Government has spend £97m on consultants for Brexit preparations


Preparing for Brexit has cost the UK government £97m in consultancy fees, the National Audit Office has revealed.

The money has been spent on hiring external experts because government departments lack the staff and skills needed, the NAO said.

It criticised the government for a lack of transparency, saying details of contracts had not been published in a timely fashion.

It also said the bill was higher than disclosed by the Cabinet Office.

According to the Cabinet Office, £65m had been earmarked for consultancy services between April 2018 and April 2019.

But NAO investigations uncovered another £32m worth of spending in the same period.

Many contracts had been extended, particularly in April this year, when the date for the UK’s departure from the EU was changed to 31 October.

“Departments continue to prepare for EU exit and total spend on consultancy support will rise,” the NAO said.

Specialist skills

Under government guidelines, departments are supposed to publish details of such contracts within 90 days.

But the NAO found it had taken an average of 119 days for basic information about Brexit consultancy contracts to be published.

It added that six consultancy firms had received 96% of Brexit-related work, led by Deloitte, with 22% of the contracts by value.

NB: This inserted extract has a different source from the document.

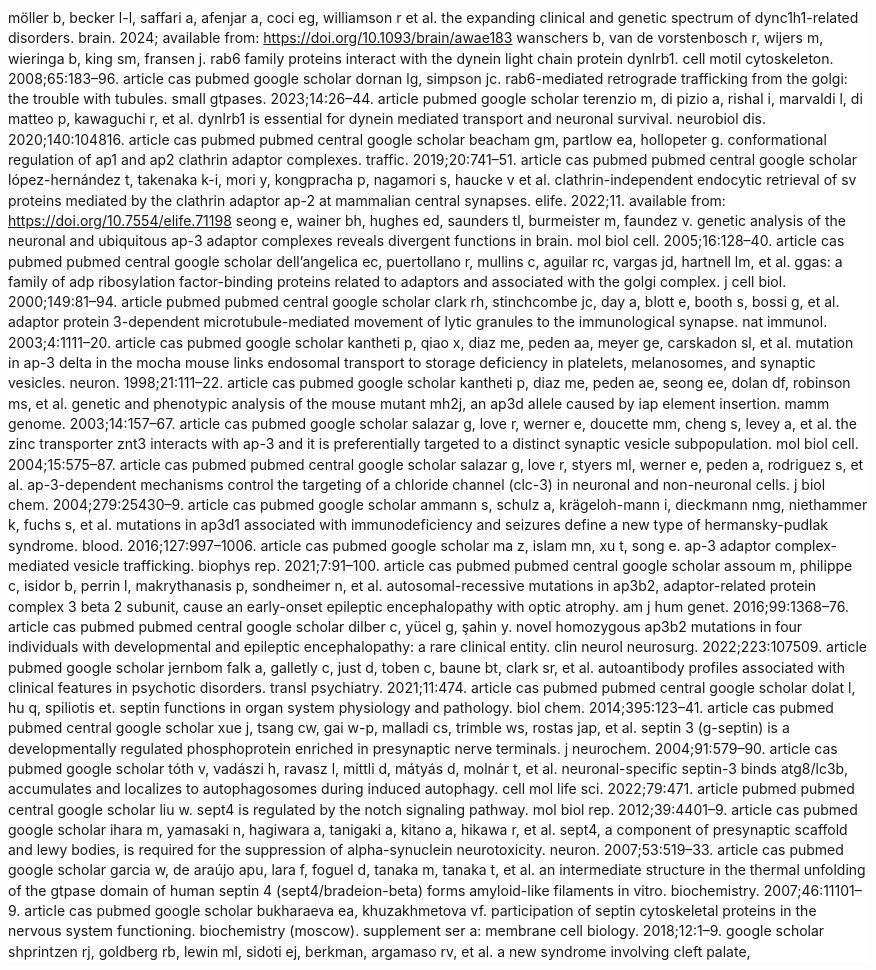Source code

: möller b, becker l-l, saffari a, afenjar a, coci eg, williamson r et al. the expanding clinical and genetic spectrum of dync1h1-related disorders. brain. 2024; available from: https://doi.org/10.1093/brain/awae183 wanschers b, van de vorstenbosch r, wijers m, wieringa b, king sm, fransen j. rab6 family proteins interact with the dynein light chain protein dynlrb1. cell motil cytoskeleton. 2008;65:183–96. article cas pubmed google scholar dornan lg, simpson jc. rab6-mediated retrograde trafficking from the golgi: the trouble with tubules. small gtpases. 2023;14:26–44. article pubmed google scholar terenzio m, di pizio a, rishal i, marvaldi l, di matteo p, kawaguchi r, et al. dynlrb1 is essential for dynein mediated transport and neuronal survival. neurobiol dis. 2020;140:104816. article cas pubmed pubmed central google scholar beacham gm, partlow ea, hollopeter g. conformational regulation of ap1 and ap2 clathrin adaptor complexes. traffic. 2019;20:741–51. article cas pubmed pubmed central google scholar lópez-hernández t, takenaka k-i, mori y, kongpracha p, nagamori s, haucke v et al. clathrin-independent endocytic retrieval of sv proteins mediated by the clathrin adaptor ap-2 at mammalian central synapses. elife. 2022;11. available from: https://doi.org/10.7554/elife.71198 seong e, wainer bh, hughes ed, saunders tl, burmeister m, faundez v. genetic analysis of the neuronal and ubiquitous ap-3 adaptor complexes reveals divergent functions in brain. mol biol cell. 2005;16:128–40. article cas pubmed pubmed central google scholar dell’angelica ec, puertollano r, mullins c, aguilar rc, vargas jd, hartnell lm, et al. ggas: a family of adp ribosylation factor-binding proteins related to adaptors and associated with the golgi complex. j cell biol. 2000;149:81–94. article pubmed pubmed central google scholar clark rh, stinchcombe jc, day a, blott e, booth s, bossi g, et al. adaptor protein 3-dependent microtubule-mediated movement of lytic granules to the immunological synapse. nat immunol. 2003;4:1111–20. article cas pubmed google scholar kantheti p, qiao x, diaz me, peden aa, meyer ge, carskadon sl, et al. mutation in ap-3 delta in the mocha mouse links endosomal transport to storage deficiency in platelets, melanosomes, and synaptic vesicles. neuron. 1998;21:111–22. article cas pubmed google scholar kantheti p, diaz me, peden ae, seong ee, dolan df, robinson ms, et al. genetic and phenotypic analysis of the mouse mutant mh2j, an ap3d allele caused by iap element insertion. mamm genome. 2003;14:157–67. article cas pubmed google scholar salazar g, love r, werner e, doucette mm, cheng s, levey a, et al. the zinc transporter znt3 interacts with ap-3 and it is preferentially targeted to a distinct synaptic vesicle subpopulation. mol biol cell. 2004;15:575–87. article cas pubmed pubmed central google scholar salazar g, love r, styers ml, werner e, peden a, rodriguez s, et al. ap-3-dependent mechanisms control the targeting of a chloride channel (clc-3) in neuronal and non-neuronal cells. j biol chem. 2004;279:25430–9. article cas pubmed google scholar ammann s, schulz a, krägeloh-mann i, dieckmann nmg, niethammer k, fuchs s, et al. mutations in ap3d1 associated with immunodeficiency and seizures define a new type of hermansky-pudlak syndrome. blood. 2016;127:997–1006. article cas pubmed google scholar ma z, islam mn, xu t, song e. ap-3 adaptor complex-mediated vesicle trafficking. biophys rep. 2021;7:91–100. article cas pubmed pubmed central google scholar assoum m, philippe c, isidor b, perrin l, makrythanasis p, sondheimer n, et al. autosomal-recessive mutations in ap3b2, adaptor-related protein complex 3 beta 2 subunit, cause an early-onset epileptic encephalopathy with optic atrophy. am j hum genet. 2016;99:1368–76. article cas pubmed pubmed central google scholar dilber c, yücel g, şahin y. novel homozygous ap3b2 mutations in four individuals with developmental and epileptic encephalopathy: a rare clinical entity. clin neurol neurosurg. 2022;223:107509. article pubmed google scholar jernbom falk a, galletly c, just d, toben c, baune bt, clark sr, et al. autoantibody profiles associated with clinical features in psychotic disorders. transl psychiatry. 2021;11:474. article cas pubmed pubmed central google scholar dolat l, hu q, spiliotis et. septin functions in organ system physiology and pathology. biol chem. 2014;395:123–41. article cas pubmed pubmed central google scholar xue j, tsang cw, gai w-p, malladi cs, trimble ws, rostas jap, et al. septin 3 (g-septin) is a developmentally regulated phosphoprotein enriched in presynaptic nerve terminals. j neurochem. 2004;91:579–90. article cas pubmed google scholar tóth v, vadászi h, ravasz l, mittli d, mátyás d, molnár t, et al. neuronal-specific septin-3 binds atg8/lc3b, accumulates and localizes to autophagosomes during induced autophagy. cell mol life sci. 2022;79:471. article pubmed pubmed central google scholar liu w. sept4 is regulated by the notch signaling pathway. mol biol rep. 2012;39:4401–9. article cas pubmed google scholar ihara m, yamasaki n, hagiwara a, tanigaki a, kitano a, hikawa r, et al. sept4, a component of presynaptic scaffold and lewy bodies, is required for the suppression of alpha-synuclein neurotoxicity. neuron. 2007;53:519–33. article cas pubmed google scholar garcia w, de araújo apu, lara f, foguel d, tanaka m, tanaka t, et al. an intermediate structure in the thermal unfolding of the gtpase domain of human septin 4 (sept4/bradeion-beta) forms amyloid-like filaments in vitro. biochemistry. 2007;46:11101–9. article cas pubmed google scholar bukharaeva ea, khuzakhmetova vf. participation of septin cytoskeletal proteins in the nervous system functioning. biochemistry (moscow). supplement ser a: membrane cell biology. 2018;12:1–9. google scholar shprintzen rj, goldberg rb, lewin ml, sidoti ej, berkman, argamaso rv, et al. a new syndrome involving cleft palate,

The others were PA Consulting (19%), PwC (18%), EY (15%), Bain & Company (11%) and Boston Consulting Group (10%).

A government spokesman defended the spending, saying it was “often more cost-efficient to draw upon the advice of external specialists for short-term projects requiring specialist skills”.

He added: “These include EU exit priorities such as ensuring the uninterrupted supply of medical products and food to the UK.”

A spokeswoman for the Management Consultancies Association said consultants had been “proud to provide expert support to the government with its Brexit preparations during this critical time”.

She added: “Departments have faced an unprecedented volume of workload planning for all Brexit scenarios and using external resources has enabled the government to work quickly and with intensity on major programmes across the UK.”